EXCERPT TO READ
━━━━━━━━━━━━━━━━━━━━

Prepare a 2014 partnership tax return for Por-Rin Partnership.
Por-Rin Partnership was formed 10 years ago as a general partnership to custom tailor men’s clothing. Por-Rin is located at 12345 F Drive in City, ST 12345. Ernie Por manages the business and has a 40% capital and profits interest. His address is 709 B Way, City, ST 12345. Jerry Rin owns the remaining 60% interest but is not active in the business. His address is 800 Z Street, City, ST 12345. The partnership values its inventory using the cost method and did not change the method used during the current year. The partnership uses the accrual method of accounting. Because of its simplicity, the partnership is not subject to the partnership audit procedures. The partnership has no foreign partners, no foreign transactions, no interests in foreign trusts, and no foreign financial accounts. This partnership is neither a tax shelter nor a publicly traded partnership. No changes in ownership of partnership interests occurred during the current year. The partnership made cash distributions of $155,050 and $232,576 to Ernie and Jerry, respectively, on December 30 of the current year. It made no other property distributions. Financial statements for the current year are presented on the following pages. Assume that Por-Rin’s business qualifies as a U.S. production activity and that its qualified production activities income is $600,000. Por-Rin, being an eligible small pass-through partnership, uses the small business simplified overall method for reporting these activities (see discussion of Schedules K and K-1 in the Form 1065 instructions).
Por-Rin Partnership Balance Sheet for January 1 and December 31 of 2014
BalanceBalance
Jan. 1Dec. 31
Assets
Cash$ 10,000$ 40,000
Accounts receivable 72,600 150,100
Inventories 200,050 146,000
Marketable securities* 220,000 260,000
Building and equipment 374,600 465,000
Minus: accumulated depreciation(160,484) (173,100)

━━━━━━━━━━━━━━━━━━━━

DATA SHOWN
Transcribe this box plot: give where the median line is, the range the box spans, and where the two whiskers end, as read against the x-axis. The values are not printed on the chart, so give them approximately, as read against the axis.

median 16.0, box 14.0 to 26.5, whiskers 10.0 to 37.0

━━━━━━━━━━━━━━━━━━━━

REQUIREMENT A
In the Por-Rin Partnership problem, what method of accounting does the partnership use?
REQUIREMENT B
Restate word for word the part of the Por-Rin Partnership problem starting with "Por-Rin Partnership Balance" and going on through "accumulated depreciation(160,484) (173,100)".

ANSWER BOX A
The accrual method.

ANSWER BOX B
Por-Rin Partnership Balance Sheet for January 1 and December 31 of 2014
BalanceBalance
Jan. 1Dec. 31
Assets
Cash$ 10,000$ 40,000
Accounts receivable 72,600 150,100
Inventories 200,050 146,000
Marketable securities* 220,000 260,000
Building and equipment 374,600 465,000
Minus: accumulated depreciation(160,484) (173,100)